Both systems appear to perceive the power of pictograms. An ancient spell inscribed on a scarab to ease the journey of the dead into the afterlife depicted birds without legs, to prevent them from wandering away from the spell. Thousands of years later, in 2016, Apple switched its lifelike revolver emoji for a bright green toy squirt gun, a move followed by other platforms, in a gesture to those working to reduce gun violence and accessibility.
With the beginnings of research into the field of emoji, Egyptologists, cognitive linguists and communication experts have started debating the similarities between the two communication systems and what sets them apart.
Some have hailed emoji as a new language. One enthusiast produced a crowdsourced and crowd-funded emoji version of Herman Melville’s classic “Moby-Dick” titled “Emoji Dick.” In 2015, Oxford Dictionaries chose the “face with tears of joy” emoji as its word of the year, saying it best represented “the ethos, mood and preoccupations” of the period.
But Chaim Noy, a professor in the school of communications at Bar Ilan University near Tel Aviv who teaches a course on emoji “because it attracts students,” considers it simplistic and populist to speak of emoji as a language, viewing it as a kind of body-language supplement to text.
An expert in museum studies as well, Professor Noy said there was nevertheless “drama” in the exhibition, which runs through Oct. 12, juxtaposing the high culture of the museum and ancient Egypt against the bottom-up, lowbrow culture of emoji.
“It’s a bit provocative, it brushes off the tired, dusty image,” he said.
Emojis may just be the latest manifestation in a long history of pictographic writing and signage, from prehistoric cave painting to advertising logos. Cave dwellers used strong colors to make their wall images tens of thousands of years ago. “Those are super-emoji, more emoji than emoji,” Professor Noy said, adding, “They invented the emoji.”
The exhibition allows the public a rare chance to connect with the ancient world in a way that is relevant to life today, said Prof.

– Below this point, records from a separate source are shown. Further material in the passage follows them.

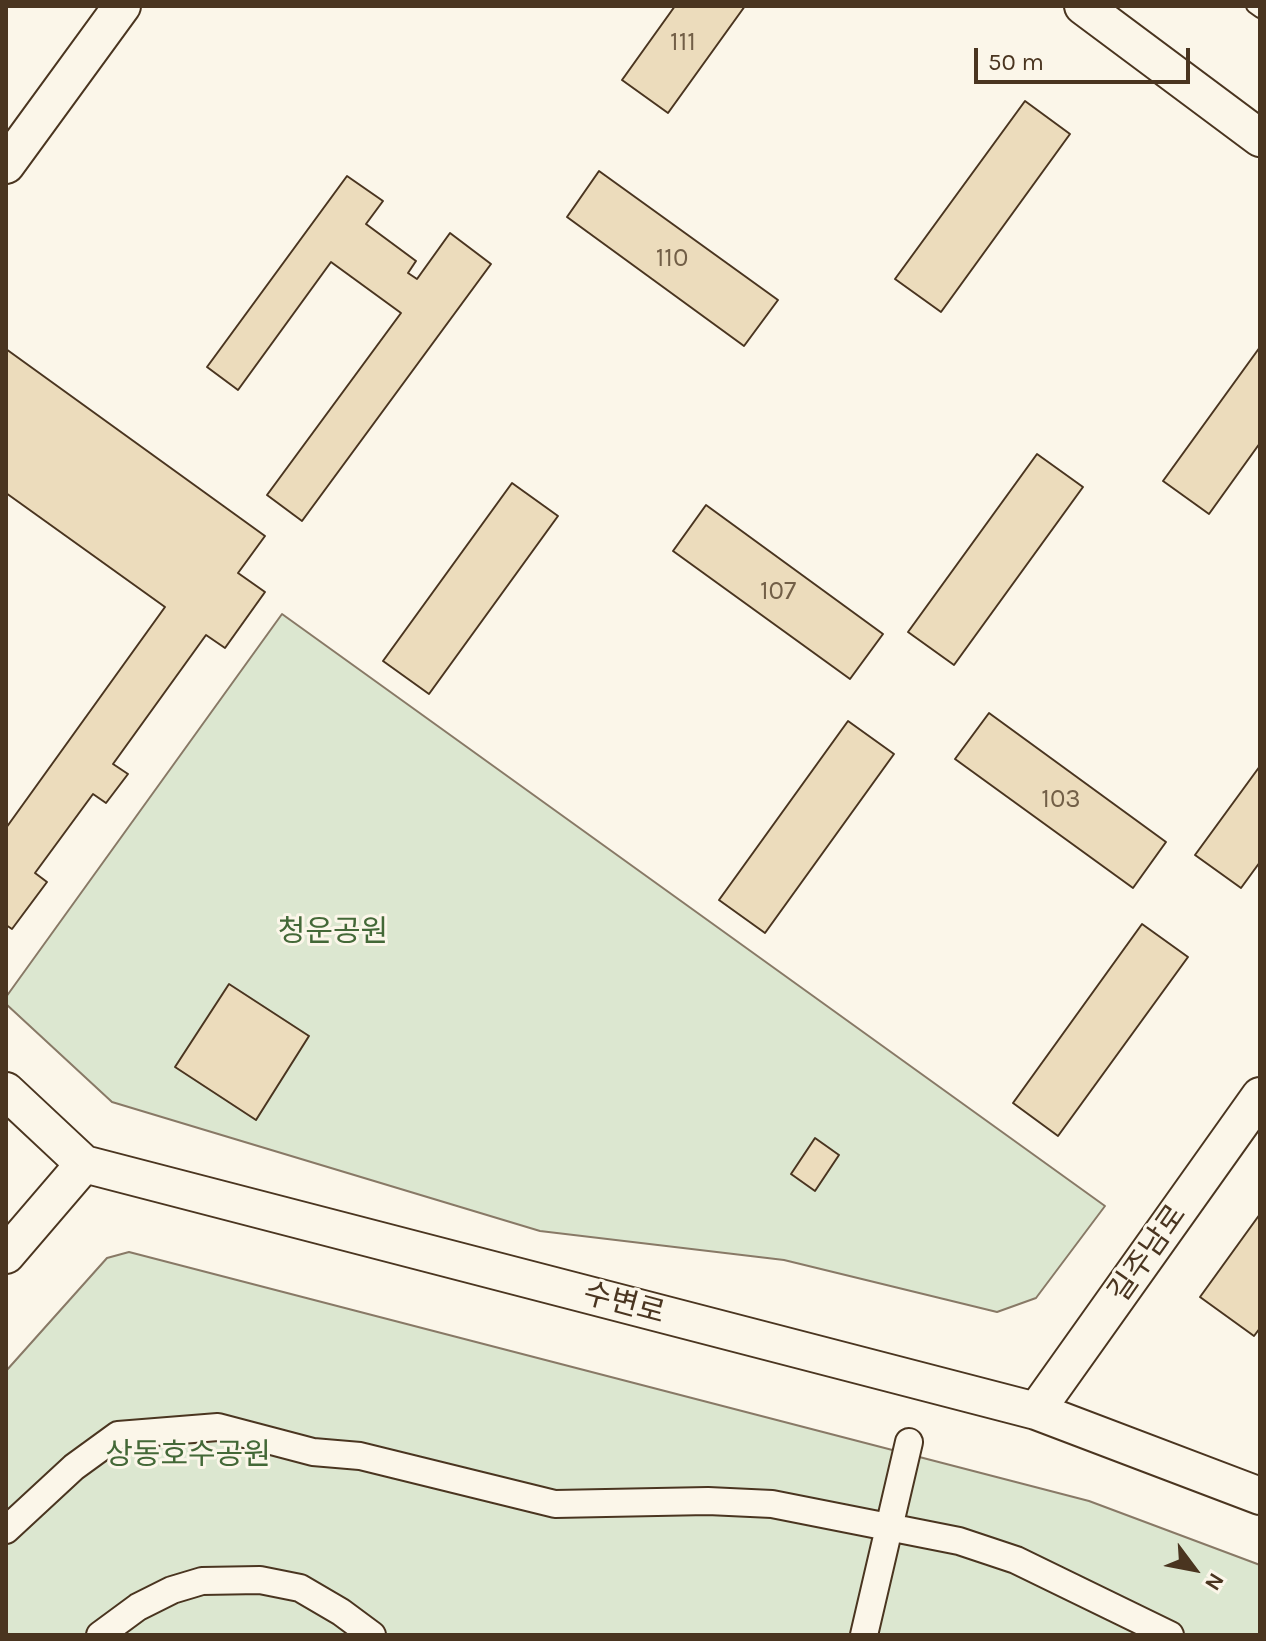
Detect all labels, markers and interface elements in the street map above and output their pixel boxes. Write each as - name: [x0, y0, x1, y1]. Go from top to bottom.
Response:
- house number: 111: [670, 27, 696, 59]
- scale bar: [978, 32, 1194, 82]
- text: 50 m: [988, 48, 1044, 76]
- house number: 110: [656, 243, 688, 275]
- house number: 107: [760, 576, 796, 608]
- house number: 103: [1041, 784, 1081, 816]
- park label: 청운공원: [278, 914, 388, 950]
- street label: 길주남로: [1102, 1198, 1194, 1310]
- street label: 수변로: [579, 1276, 669, 1332]
- park label: 상동호수공원: [105, 1437, 271, 1473]
- north arrow: [1154, 1529, 1234, 1609]
- text: N: [1199, 1568, 1230, 1595]

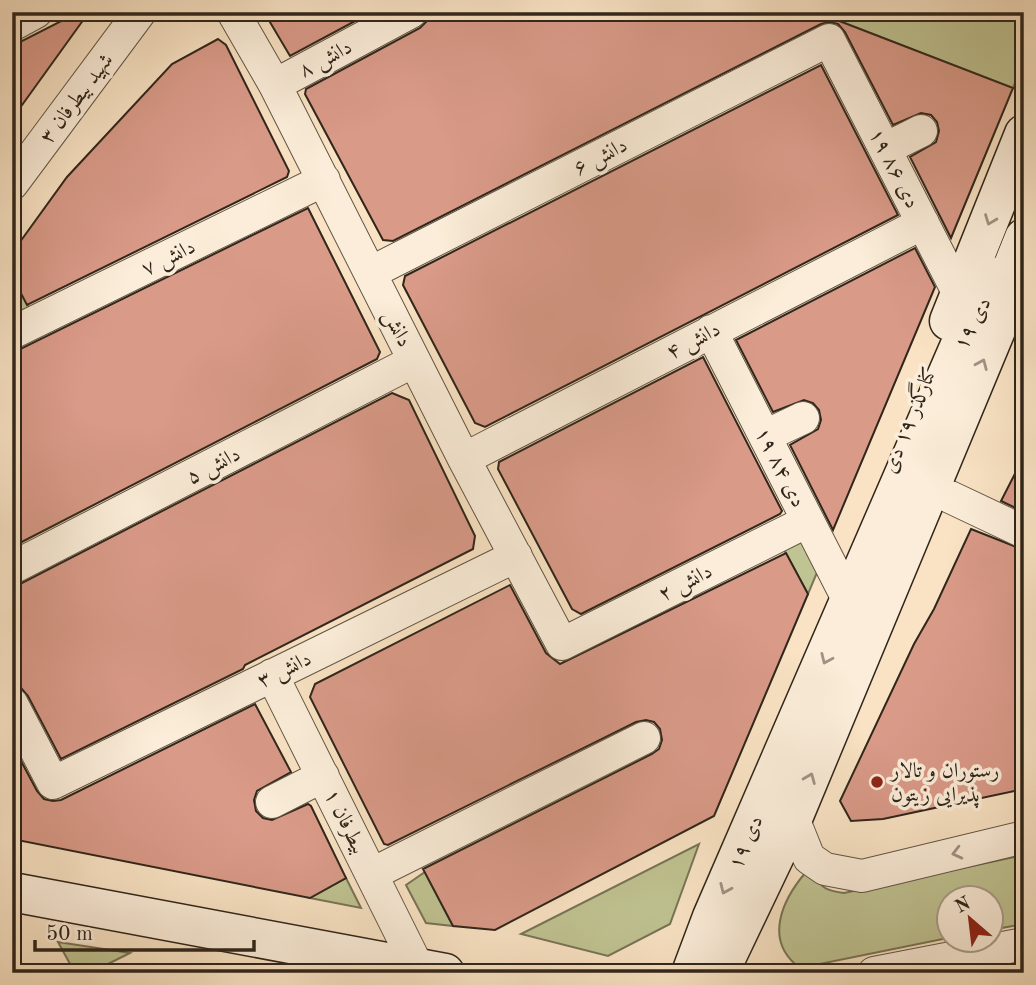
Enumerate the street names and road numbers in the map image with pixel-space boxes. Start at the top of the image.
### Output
street label: دانش ۸ [296,37,357,84]
street label: شهید بیطرفان ۳ [37,50,119,149]
street label: ۱۹ دی ۸۶ [865,125,923,212]
street label: ۶ دانش [571,135,632,181]
street label: دانش ۷ [138,236,200,282]
street label: ۱۹ دی [951,294,996,353]
street label: دانش [377,307,415,352]
street label: دانش ۴ [664,319,725,365]
street label: کنارگذر ۱۹ دی [874,363,941,476]
street label: ۱۹ دی ۸۴ [751,424,809,511]
street label: دانش ۵ [184,444,245,490]
street label: ۲ دانش [656,561,717,607]
street label: دانش ۳ [254,648,316,694]
street label: بیطرفان ۱ [319,786,369,858]
street label: ۱۹ دی [725,813,767,872]

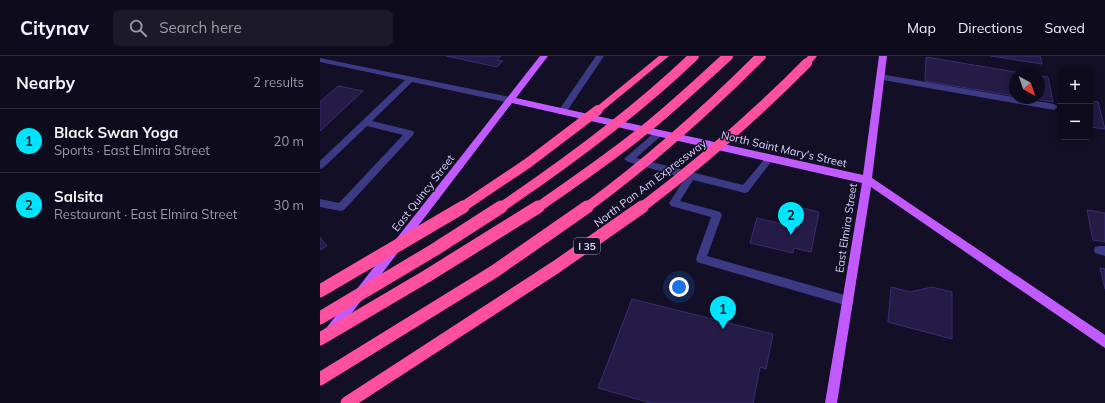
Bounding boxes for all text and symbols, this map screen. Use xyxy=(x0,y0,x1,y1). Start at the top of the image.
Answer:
search box xyxy=(113,10,393,46)
text: Citynav xyxy=(20,16,89,40)
icon: search xyxy=(127,17,149,39)
text: Search here xyxy=(159,18,242,37)
text: Map xyxy=(907,19,936,37)
text: Directions xyxy=(958,19,1023,37)
text: Saved xyxy=(1045,19,1085,37)
north arrow xyxy=(1009,68,1045,104)
map controls xyxy=(1057,68,1093,140)
button: + xyxy=(1057,68,1093,104)
text: Nearby xyxy=(16,72,75,93)
text: 2 results xyxy=(253,74,304,90)
button: − xyxy=(1057,104,1093,140)
text: Black Swan Yoga xyxy=(54,123,178,142)
street label: North Saint Mary's Street xyxy=(720,128,848,170)
text: 1 xyxy=(25,133,33,149)
text: 20 m xyxy=(274,133,304,149)
street label: North Pan Am Expressway xyxy=(591,136,709,230)
text: Sports · East Elmira Street xyxy=(54,142,210,158)
street label: East Quincy Street xyxy=(389,152,457,234)
street label: East Elmira Street xyxy=(832,182,860,274)
text: Salsita xyxy=(54,187,103,206)
text: 2 xyxy=(25,197,33,213)
text: 30 m xyxy=(274,197,304,213)
pin: 2 xyxy=(778,202,804,235)
text: Restaurant · East Elmira Street xyxy=(54,206,237,222)
road number: I 35 xyxy=(574,238,600,254)
your location xyxy=(669,277,689,297)
pin: 1 xyxy=(710,296,736,329)

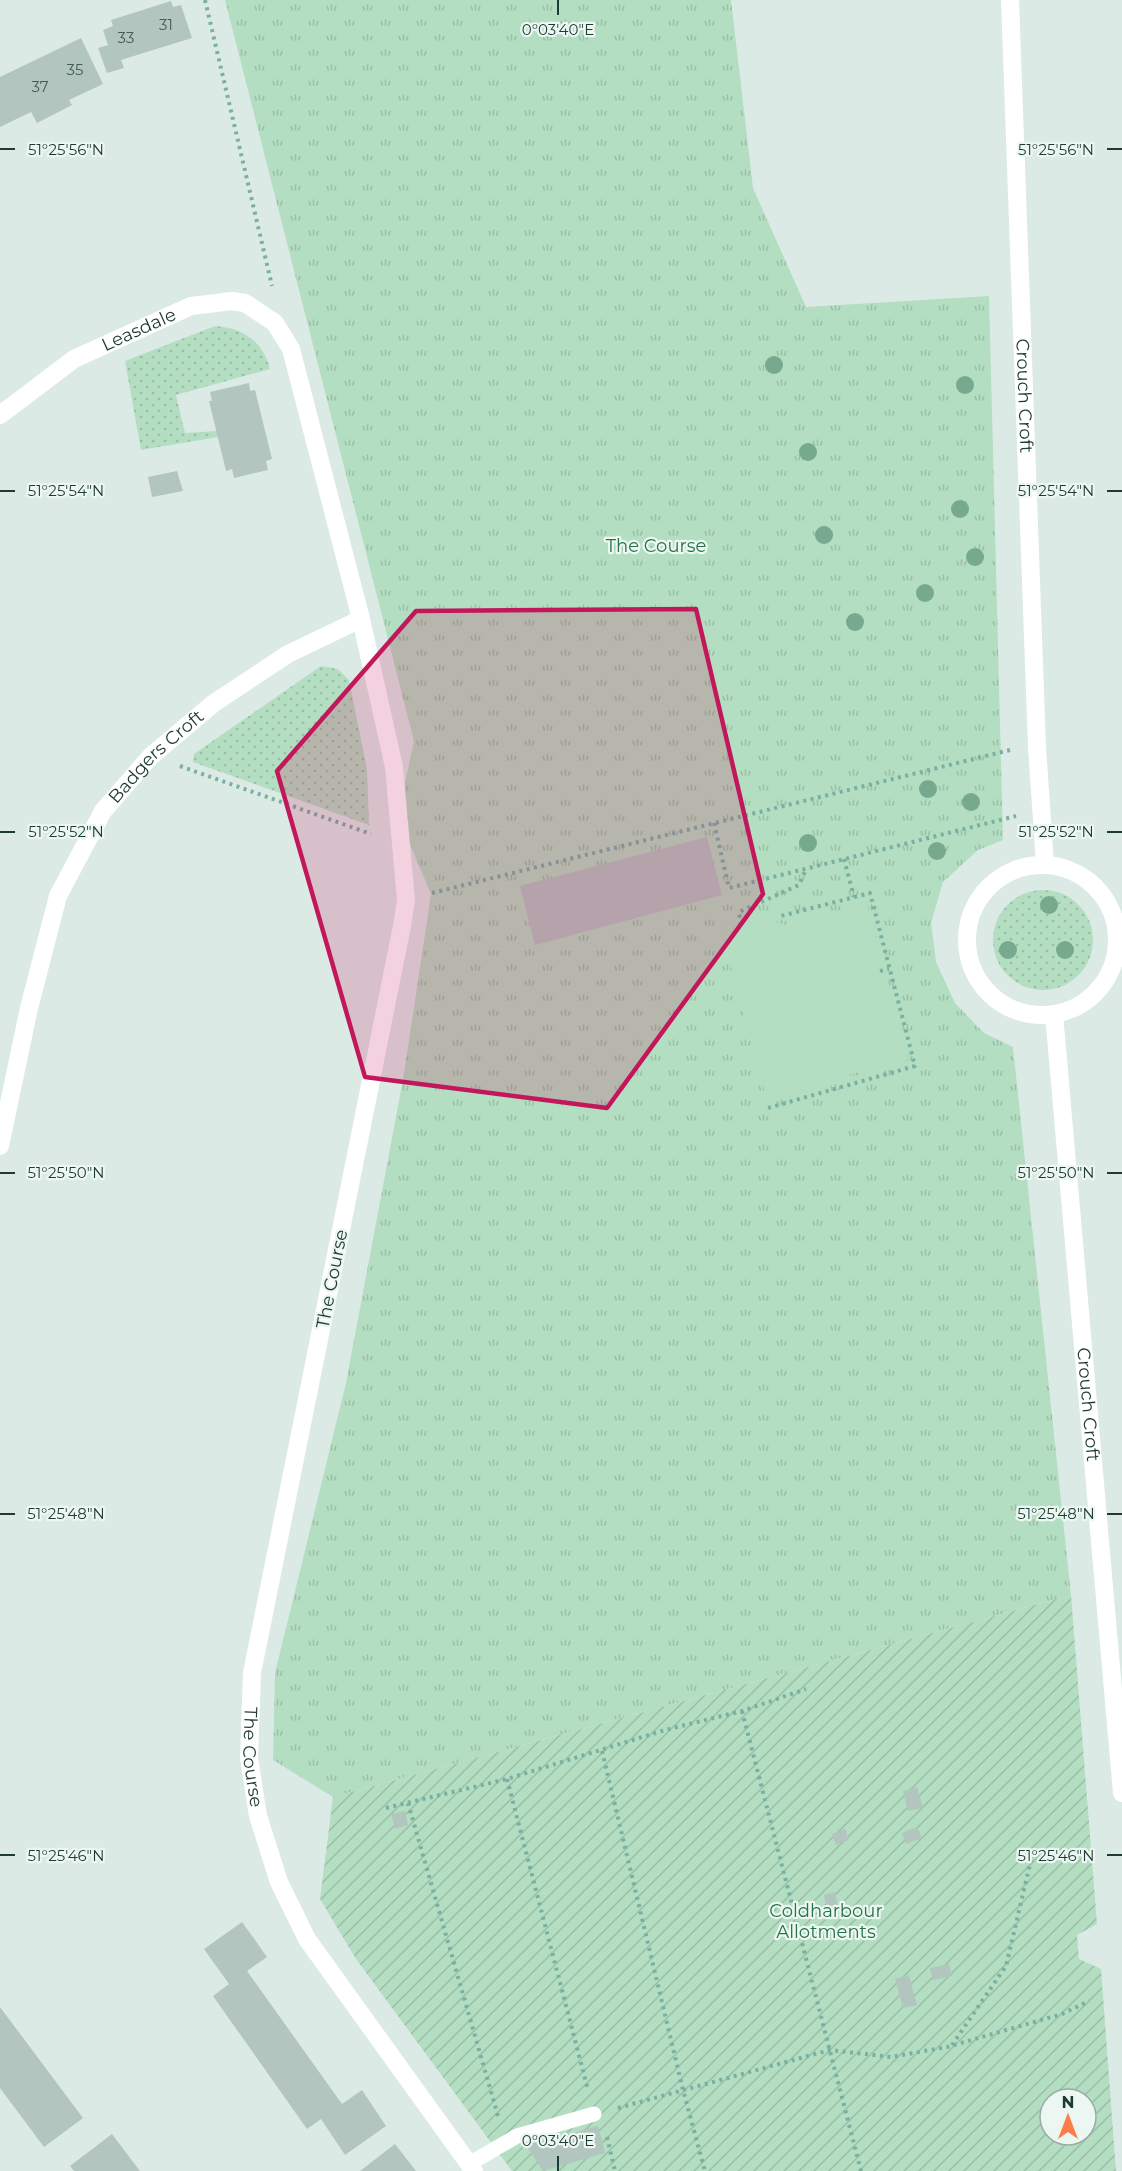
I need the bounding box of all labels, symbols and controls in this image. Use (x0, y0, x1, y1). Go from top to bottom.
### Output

Orly Goldwasser, head of Egyptology at the Hebrew University of Jerusalem, adding that the Egyptians faced some of the same problems as emoji users and developers.
On their own, words and pictures can only go so far in conveying abstract ideas. So the advent of the alphabet, Professor Goldwasser said, was both “a great victory and a great loss.”
“It destroyed the picture,” she said of the alphabet. But now, she added, “All the yearning for the picture has come back through the emoji. So emoji is filling a void, a lack, in the dryness of the word.”